Published:  17 October, 2019

The UK has been identified as one of the top countries in the world for sales of alcohol online, with a surprising outcome for the first and second spot.

China is by far the largest online market for alcohol worldwide, with over $6bn worth of turnover coming from ecommerce platforms annually.

That’s triple the turnover of the world’s second and third biggest markets, France and the UK respectively, which both hover around the $2bn mark.

The US, far from being a heavy online hitter, comes in fourth place.

Thorsten Hartmann, director of customers analytics, IWSR, says the US’s position online shouldn't be surprising, as it is hampered by alcohol legislation differing widely across state lines with “50 markets and 50 difference pieces of legislation” to contend with.

“You would think the US would be at the forefront of ecommerce, but it only accounts for around 2% of beverage alcohol turnover, whereas in China, it’s a much more significant 8% or 9%.

“China is slightly different to other markets in that it has big players like Tmall and that have real trust among consumers. In China, there’s a lot of distrust in alcohol the more premium you go, especially in bricks and mortar. Consumers are turning to these big platforms to seek out quality and avoiding counterfeit.”

For the UK and France, the growth of online is largely down to the rise of the supermarkets – many of which were quick off the mark to set up their own offshoots online.

And this feeds into the dominance of wine in the online space.

Globally, wine is the dominant category in most markets, as the “Majestics and supermarkets of the world” capitalised on consumer desire for convenience.

“We believe wine will continue to dominate as opposed to spirits, partly because [volume] turnover is much higher in terms of home consumption. When we asked consumers why they buy alcohol online, convenience was the key driver. Wine is being done in cases, and no one wants to buy a big case of wine and get it home from the supermarket,” Hartmann said.

The data is part of a second, expanded version of a report from the IWSR which looks into the “potentially disruptive” and undoubtedly “important” ecommerce channel, spanning 20 markets worldwide.

Speaking at a panel discussion on the topic at last week’s Bar Convent Berlin, Hartmann and other panelists agreed that brands could no longer afford to ignore online channels.

“You don’t want brands to disappear into this channel without your knowledge, and if they are, you need to fix that. You should have a say and certainly use it to your advantage: keep in touch with laws of the country – the legal drinking age for example – and what kind of prices are being offered versus your pricing strategy,” Hartmann commented.

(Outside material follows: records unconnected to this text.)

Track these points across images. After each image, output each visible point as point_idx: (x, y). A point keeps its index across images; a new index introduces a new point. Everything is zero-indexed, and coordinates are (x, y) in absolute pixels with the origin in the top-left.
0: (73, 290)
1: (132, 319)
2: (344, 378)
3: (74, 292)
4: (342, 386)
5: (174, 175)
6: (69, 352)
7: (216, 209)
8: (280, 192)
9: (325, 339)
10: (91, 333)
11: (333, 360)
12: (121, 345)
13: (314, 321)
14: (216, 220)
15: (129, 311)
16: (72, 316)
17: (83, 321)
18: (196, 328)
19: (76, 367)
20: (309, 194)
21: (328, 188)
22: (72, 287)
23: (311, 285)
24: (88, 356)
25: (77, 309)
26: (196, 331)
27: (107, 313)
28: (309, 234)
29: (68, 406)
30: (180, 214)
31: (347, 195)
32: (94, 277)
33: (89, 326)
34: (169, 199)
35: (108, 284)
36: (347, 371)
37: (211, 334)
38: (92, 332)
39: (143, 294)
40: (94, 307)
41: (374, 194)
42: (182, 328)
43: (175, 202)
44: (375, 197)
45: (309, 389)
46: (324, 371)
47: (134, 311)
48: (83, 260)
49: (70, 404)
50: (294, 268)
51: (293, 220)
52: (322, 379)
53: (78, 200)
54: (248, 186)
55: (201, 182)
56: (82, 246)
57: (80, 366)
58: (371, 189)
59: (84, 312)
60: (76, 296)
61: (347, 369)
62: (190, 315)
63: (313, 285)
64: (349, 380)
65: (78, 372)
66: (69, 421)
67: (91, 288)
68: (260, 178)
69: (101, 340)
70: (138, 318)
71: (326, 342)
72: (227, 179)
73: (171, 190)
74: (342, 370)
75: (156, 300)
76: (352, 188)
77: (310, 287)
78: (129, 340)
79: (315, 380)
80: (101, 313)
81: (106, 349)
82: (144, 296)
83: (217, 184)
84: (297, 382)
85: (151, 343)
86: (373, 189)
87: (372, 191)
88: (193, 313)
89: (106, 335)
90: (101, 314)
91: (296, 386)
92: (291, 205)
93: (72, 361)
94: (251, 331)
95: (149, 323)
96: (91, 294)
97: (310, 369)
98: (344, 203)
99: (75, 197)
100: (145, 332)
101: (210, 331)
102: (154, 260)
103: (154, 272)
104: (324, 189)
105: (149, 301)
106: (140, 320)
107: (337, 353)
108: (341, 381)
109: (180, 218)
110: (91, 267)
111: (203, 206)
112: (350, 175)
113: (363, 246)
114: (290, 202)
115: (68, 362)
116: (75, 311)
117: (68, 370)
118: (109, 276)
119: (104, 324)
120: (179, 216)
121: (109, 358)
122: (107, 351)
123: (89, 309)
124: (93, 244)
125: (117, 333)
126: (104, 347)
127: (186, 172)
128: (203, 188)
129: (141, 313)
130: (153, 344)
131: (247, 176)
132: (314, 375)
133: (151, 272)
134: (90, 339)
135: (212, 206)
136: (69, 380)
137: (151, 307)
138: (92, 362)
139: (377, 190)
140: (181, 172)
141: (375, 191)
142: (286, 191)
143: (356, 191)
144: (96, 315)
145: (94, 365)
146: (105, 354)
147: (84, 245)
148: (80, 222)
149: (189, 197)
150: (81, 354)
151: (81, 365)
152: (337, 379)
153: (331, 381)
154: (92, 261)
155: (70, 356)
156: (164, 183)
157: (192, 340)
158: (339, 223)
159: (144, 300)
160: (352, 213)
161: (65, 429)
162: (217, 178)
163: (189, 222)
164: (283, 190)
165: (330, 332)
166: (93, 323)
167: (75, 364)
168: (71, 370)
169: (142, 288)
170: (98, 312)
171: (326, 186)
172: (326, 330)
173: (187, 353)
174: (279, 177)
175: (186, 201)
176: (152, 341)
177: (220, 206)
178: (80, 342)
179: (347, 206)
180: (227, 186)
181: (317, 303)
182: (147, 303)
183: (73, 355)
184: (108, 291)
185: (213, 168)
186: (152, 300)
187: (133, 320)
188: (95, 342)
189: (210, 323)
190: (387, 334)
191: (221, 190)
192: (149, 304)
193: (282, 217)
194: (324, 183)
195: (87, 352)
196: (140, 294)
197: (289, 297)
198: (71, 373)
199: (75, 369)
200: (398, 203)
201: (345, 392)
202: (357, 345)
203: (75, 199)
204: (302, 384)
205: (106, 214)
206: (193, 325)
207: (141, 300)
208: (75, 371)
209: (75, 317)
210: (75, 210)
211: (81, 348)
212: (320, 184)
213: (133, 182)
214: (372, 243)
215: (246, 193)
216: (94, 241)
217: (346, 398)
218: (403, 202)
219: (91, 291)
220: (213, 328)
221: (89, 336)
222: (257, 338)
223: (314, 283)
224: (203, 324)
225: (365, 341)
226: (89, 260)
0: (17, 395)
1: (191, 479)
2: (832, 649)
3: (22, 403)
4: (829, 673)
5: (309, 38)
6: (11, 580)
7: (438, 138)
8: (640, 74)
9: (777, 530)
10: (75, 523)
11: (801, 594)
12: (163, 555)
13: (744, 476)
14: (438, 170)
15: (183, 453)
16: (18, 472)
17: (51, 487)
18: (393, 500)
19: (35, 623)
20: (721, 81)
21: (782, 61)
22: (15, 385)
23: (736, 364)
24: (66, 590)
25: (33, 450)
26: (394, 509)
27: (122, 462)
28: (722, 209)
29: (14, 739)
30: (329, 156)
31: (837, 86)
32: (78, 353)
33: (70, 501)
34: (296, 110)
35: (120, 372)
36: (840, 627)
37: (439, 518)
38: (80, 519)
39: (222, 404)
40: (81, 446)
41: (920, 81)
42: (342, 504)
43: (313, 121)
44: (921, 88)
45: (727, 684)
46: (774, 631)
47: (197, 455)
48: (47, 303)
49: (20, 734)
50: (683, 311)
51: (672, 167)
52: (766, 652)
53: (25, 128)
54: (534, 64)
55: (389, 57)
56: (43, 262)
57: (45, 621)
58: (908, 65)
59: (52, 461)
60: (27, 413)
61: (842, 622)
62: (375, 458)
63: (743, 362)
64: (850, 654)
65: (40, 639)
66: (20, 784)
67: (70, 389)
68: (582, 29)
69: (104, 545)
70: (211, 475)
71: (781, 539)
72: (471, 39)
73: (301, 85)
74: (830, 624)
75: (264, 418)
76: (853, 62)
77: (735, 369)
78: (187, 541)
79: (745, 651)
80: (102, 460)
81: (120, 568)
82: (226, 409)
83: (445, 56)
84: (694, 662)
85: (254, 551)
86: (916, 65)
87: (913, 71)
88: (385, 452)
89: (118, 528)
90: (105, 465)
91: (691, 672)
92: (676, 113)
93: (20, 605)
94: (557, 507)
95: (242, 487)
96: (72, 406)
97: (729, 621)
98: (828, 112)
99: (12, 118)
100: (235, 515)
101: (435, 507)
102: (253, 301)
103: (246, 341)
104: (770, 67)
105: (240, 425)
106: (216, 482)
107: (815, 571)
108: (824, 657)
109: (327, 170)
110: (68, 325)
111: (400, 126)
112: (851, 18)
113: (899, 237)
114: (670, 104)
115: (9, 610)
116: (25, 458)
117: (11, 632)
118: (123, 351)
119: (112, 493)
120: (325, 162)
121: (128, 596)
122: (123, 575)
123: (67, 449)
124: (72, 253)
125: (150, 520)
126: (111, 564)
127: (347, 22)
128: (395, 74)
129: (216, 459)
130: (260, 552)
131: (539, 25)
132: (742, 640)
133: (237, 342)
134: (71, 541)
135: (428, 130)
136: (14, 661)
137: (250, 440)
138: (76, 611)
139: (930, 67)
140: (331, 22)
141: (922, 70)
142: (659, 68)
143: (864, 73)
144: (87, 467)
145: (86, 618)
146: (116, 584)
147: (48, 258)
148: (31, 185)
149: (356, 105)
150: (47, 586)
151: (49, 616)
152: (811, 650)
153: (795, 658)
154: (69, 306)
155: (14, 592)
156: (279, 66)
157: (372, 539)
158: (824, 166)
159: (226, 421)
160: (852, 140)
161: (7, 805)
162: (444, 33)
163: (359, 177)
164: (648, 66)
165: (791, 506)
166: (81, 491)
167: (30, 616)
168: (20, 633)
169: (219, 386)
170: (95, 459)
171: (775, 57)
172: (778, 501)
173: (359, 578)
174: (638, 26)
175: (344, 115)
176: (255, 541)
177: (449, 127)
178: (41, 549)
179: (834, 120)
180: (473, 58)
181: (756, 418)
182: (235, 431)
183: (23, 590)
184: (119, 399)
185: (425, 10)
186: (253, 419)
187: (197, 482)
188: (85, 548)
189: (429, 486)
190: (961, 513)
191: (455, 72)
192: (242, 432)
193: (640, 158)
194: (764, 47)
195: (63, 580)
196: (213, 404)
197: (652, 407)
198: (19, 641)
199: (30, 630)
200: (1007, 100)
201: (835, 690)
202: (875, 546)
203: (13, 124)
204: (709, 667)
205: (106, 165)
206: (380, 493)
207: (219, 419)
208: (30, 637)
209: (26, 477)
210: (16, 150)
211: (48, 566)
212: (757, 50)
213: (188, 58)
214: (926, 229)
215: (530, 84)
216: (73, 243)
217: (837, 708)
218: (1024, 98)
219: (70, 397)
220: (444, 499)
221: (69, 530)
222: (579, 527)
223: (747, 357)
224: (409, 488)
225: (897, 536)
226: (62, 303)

The benefits seem to outweigh the challenges however.

Data harvesting, including ratings and comments, ‘control’ over the brand’s image, versus the interpretation of a retailer in store, and creating desirability through glassware, gift boxes and special editions were all highlighted by panelists as great ways to boost revenues and create new streams.

Panelists also highlighted the benefits of ecommerce to the niche spirits category.

Spirits lead the way online only in the Far East (where 91% of all spirits sold online is Baijiu). The rest of the world’s ecommerce sales are dominated by wine.

But start up craft producers in categories like whisky and gin are finding “new homes” with specialist drinks platforms like boutique e-tailer, Maverick Drinks.

Hartmann said: “It’s more difficult to get into bricks and mortar or wholesale, but if [you’re a craft producer] on a specialist site which can convey specialist knowledge about your product, that can help a lot.”

On targeting China, Hartmann added: “In China, you really need to pay attention to what’s happening and also use it to your advantage. It’s difficult to break into China as a new brand, but it’s relatively easy to team up with an ecommerce platform and stick to that. It’s not a bad strategy for a craft brand to have.”